**Supplied data**
==================================================

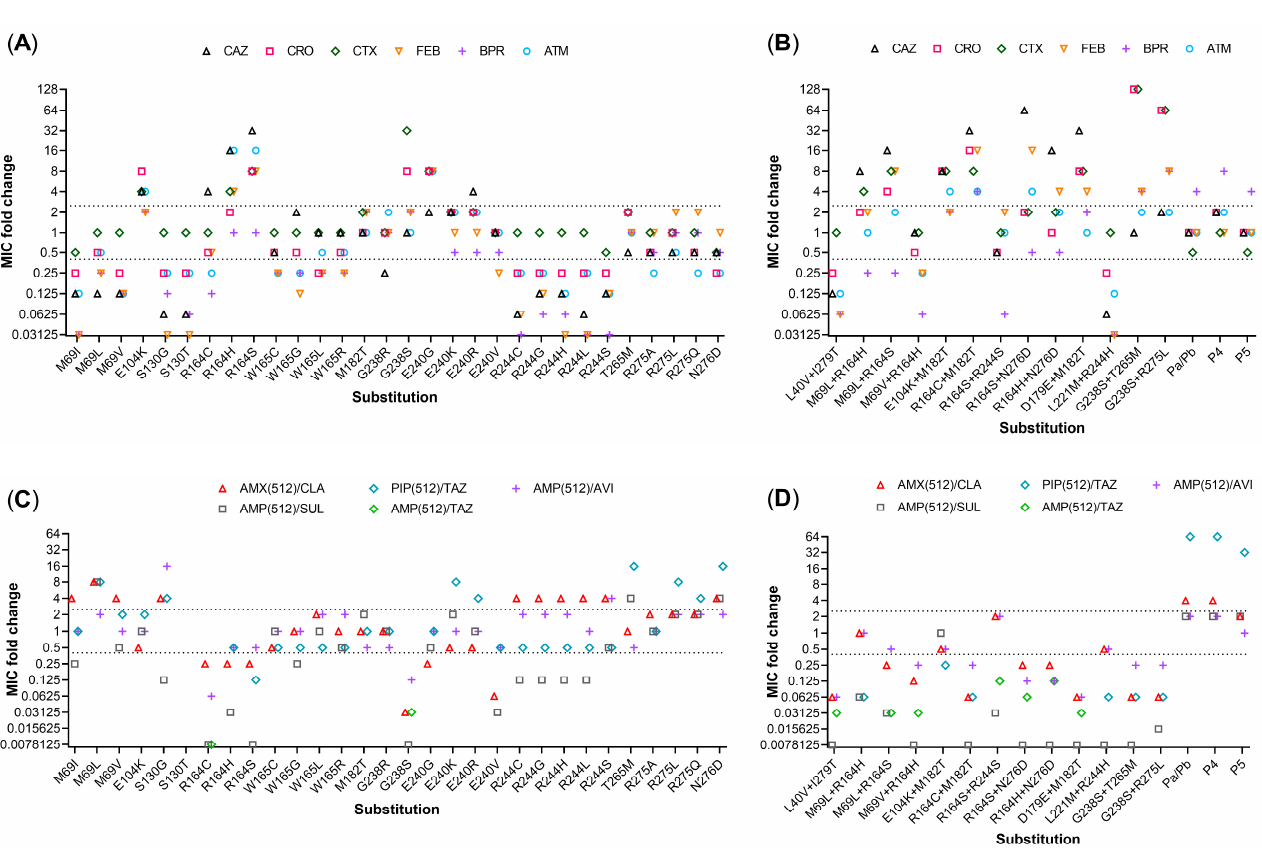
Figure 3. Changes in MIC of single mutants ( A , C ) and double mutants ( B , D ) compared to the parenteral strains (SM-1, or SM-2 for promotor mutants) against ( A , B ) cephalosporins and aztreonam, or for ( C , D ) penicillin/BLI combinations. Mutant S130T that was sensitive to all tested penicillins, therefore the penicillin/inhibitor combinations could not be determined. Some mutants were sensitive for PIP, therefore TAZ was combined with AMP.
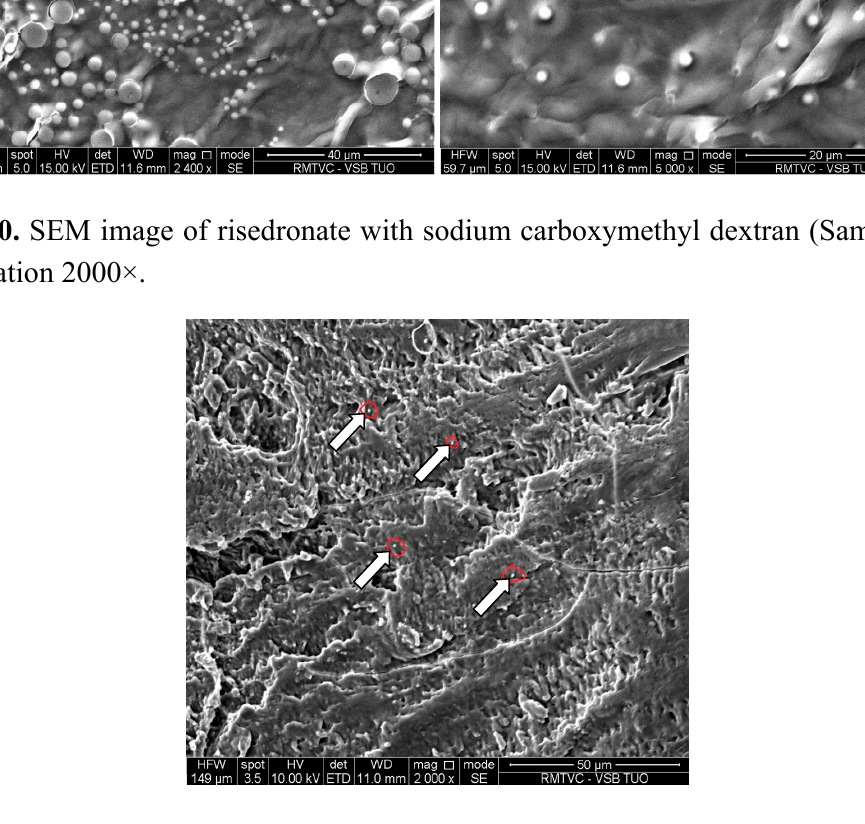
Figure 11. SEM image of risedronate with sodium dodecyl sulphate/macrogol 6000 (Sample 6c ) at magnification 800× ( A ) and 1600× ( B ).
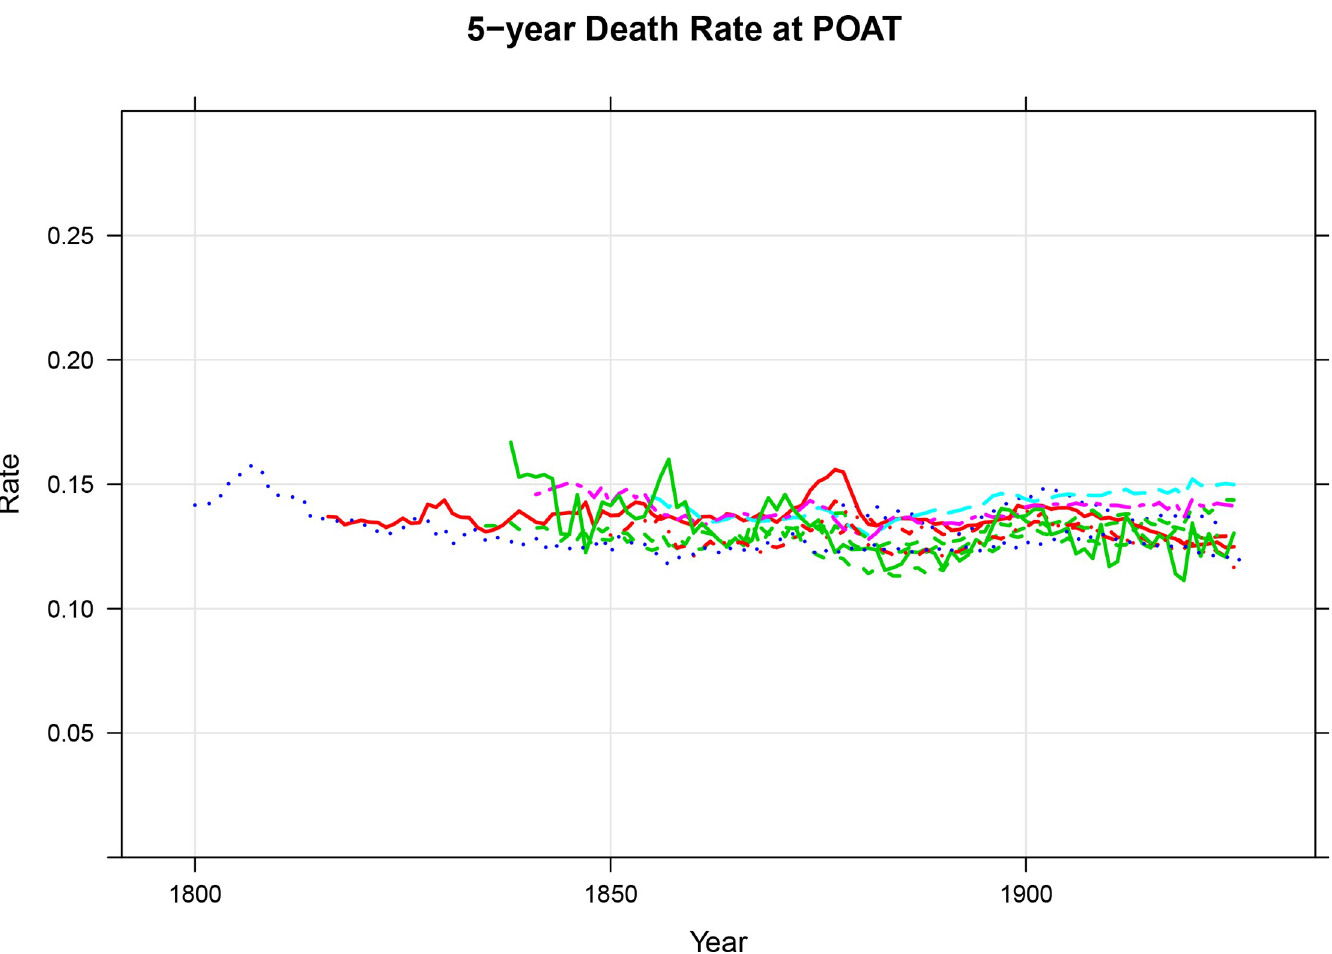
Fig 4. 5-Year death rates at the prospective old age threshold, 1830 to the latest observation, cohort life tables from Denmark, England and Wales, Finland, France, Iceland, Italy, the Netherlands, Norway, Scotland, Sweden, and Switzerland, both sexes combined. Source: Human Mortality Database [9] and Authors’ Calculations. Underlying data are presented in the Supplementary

==================================================

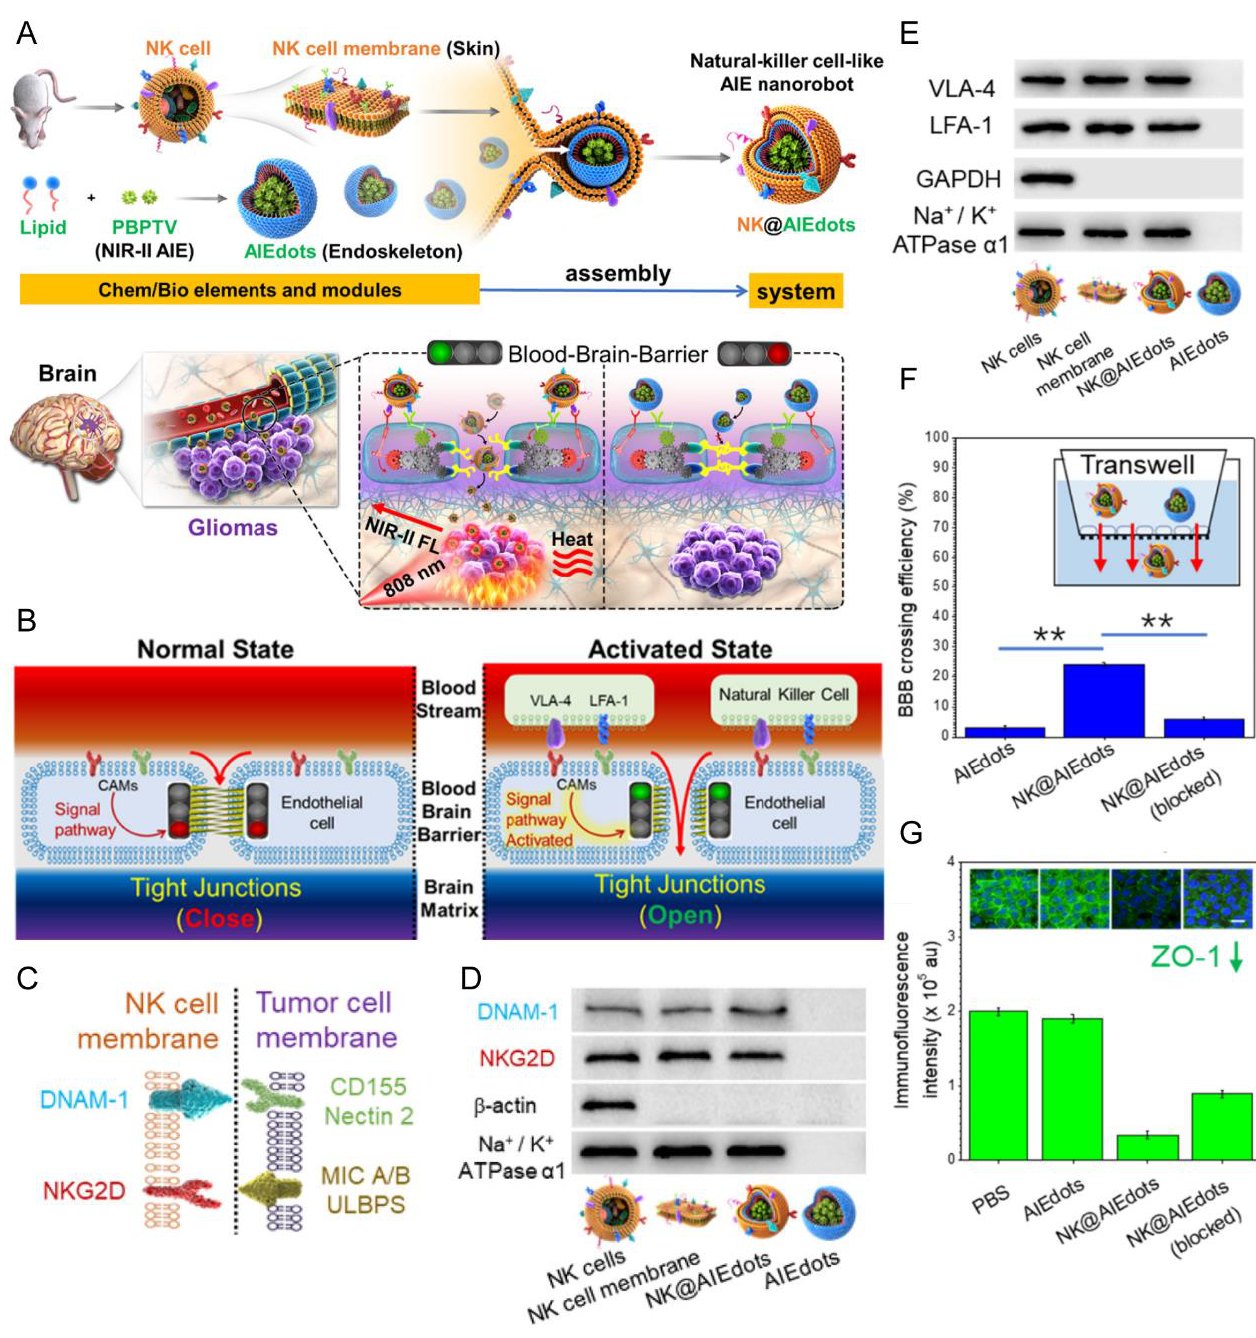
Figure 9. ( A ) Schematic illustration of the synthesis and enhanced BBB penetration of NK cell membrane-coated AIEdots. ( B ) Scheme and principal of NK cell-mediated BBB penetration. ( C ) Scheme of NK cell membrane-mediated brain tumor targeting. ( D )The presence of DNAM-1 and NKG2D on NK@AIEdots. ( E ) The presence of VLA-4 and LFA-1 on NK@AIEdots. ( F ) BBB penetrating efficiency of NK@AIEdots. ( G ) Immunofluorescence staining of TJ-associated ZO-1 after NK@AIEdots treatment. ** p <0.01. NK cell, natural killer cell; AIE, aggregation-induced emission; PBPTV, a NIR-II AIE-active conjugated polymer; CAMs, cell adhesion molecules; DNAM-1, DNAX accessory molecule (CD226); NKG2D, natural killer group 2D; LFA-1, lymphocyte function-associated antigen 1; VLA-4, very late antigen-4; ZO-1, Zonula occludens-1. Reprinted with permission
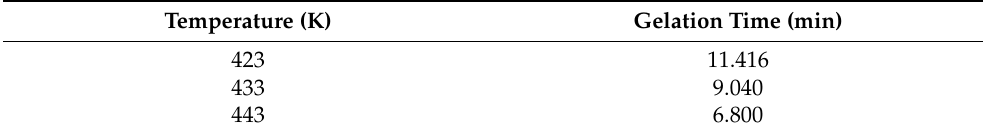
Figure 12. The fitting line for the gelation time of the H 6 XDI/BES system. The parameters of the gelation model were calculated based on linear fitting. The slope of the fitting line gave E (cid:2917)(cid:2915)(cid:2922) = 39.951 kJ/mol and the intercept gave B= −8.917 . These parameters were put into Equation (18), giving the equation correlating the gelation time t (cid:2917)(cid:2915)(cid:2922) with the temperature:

==================================================

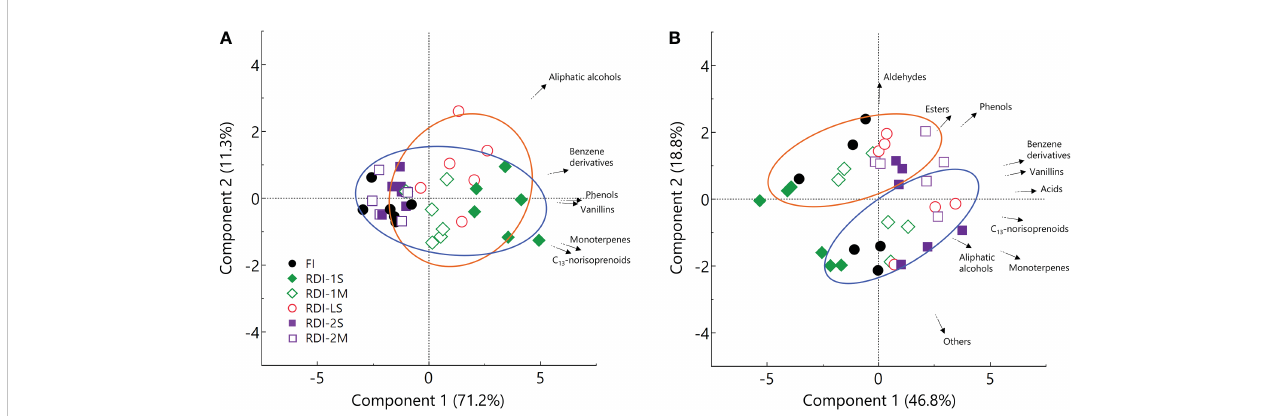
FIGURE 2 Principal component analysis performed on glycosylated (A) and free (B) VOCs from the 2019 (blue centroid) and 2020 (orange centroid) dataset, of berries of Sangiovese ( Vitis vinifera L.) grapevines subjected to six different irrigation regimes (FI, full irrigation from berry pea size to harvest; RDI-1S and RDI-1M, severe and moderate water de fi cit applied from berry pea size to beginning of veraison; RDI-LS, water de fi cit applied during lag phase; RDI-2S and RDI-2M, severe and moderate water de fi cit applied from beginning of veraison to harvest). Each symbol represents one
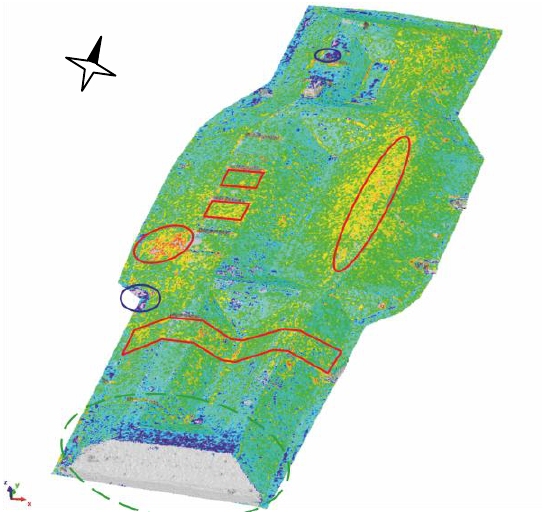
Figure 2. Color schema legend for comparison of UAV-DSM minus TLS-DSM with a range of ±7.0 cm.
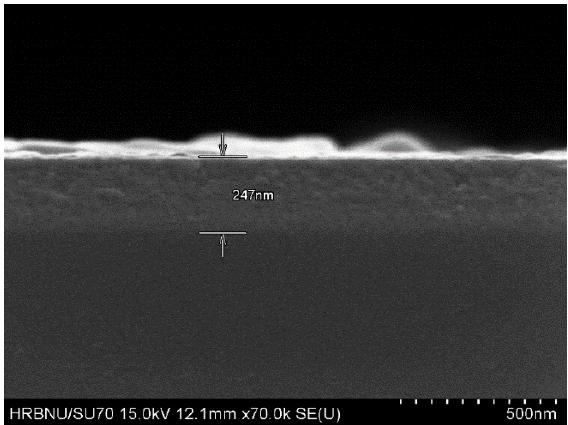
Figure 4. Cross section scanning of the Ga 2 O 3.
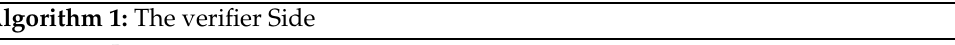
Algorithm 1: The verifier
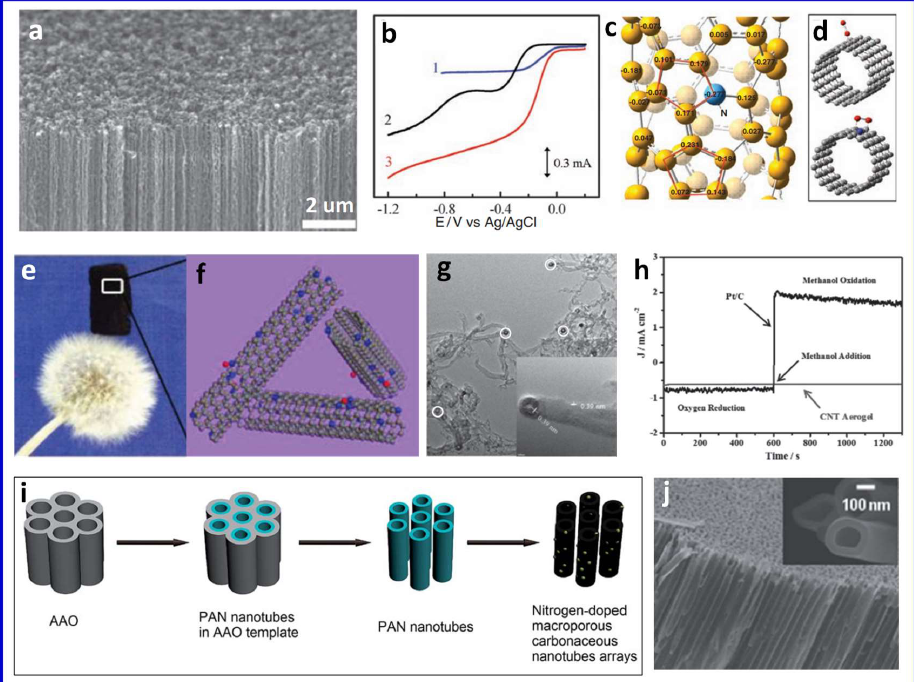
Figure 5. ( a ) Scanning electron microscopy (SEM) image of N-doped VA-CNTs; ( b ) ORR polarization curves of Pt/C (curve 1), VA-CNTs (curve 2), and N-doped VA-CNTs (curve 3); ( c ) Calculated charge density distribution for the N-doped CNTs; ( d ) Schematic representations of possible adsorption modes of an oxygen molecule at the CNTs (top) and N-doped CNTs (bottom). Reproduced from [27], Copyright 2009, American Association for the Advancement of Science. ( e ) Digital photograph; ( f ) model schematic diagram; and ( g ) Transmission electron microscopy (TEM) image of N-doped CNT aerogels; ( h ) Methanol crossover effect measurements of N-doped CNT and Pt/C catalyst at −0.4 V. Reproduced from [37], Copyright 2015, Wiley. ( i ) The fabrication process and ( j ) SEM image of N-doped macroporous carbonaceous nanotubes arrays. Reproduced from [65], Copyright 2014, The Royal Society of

==================================================

**What the task requires**
Show, from the entries above, every line that includes the string "image".

**Reply**
Figure 11. SEM image of risedronate with sodium dodecyl sulphate/macrogol 6000 (Sample 6c ) at magnification 800× ( A ) and 1600× ( B ).
Figure 5. ( a ) Scanning electron microscopy (SEM) image of N-doped VA-CNTs; ( b ) ORR polarization curves of Pt/C (curve 1), VA-CNTs (curve 2), and N-doped VA-CNTs (curve 3); ( c ) Calculated charge density distribution for the N-doped CNTs; ( d ) Schematic representations of possible adsorption modes of an oxygen molecule at the CNTs (top) and N-doped CNTs (bottom). Reproduced from [27], Copyright 2009, American Association for the Advancement of Science. ( e ) Digital photograph; ( f ) model schematic diagram; and ( g ) Transmission electron microscopy (TEM) image of N-doped CNT aerogels; ( h ) Methanol crossover effect measurements of N-doped CNT and Pt/C catalyst at −0.4 V. Reproduced from [37], Copyright 2015, Wiley. ( i ) The fabrication process and ( j ) SEM image of N-doped macroporous carbonaceous nanotubes arrays. Reproduced from [65], Copyright 2014, The Royal Society of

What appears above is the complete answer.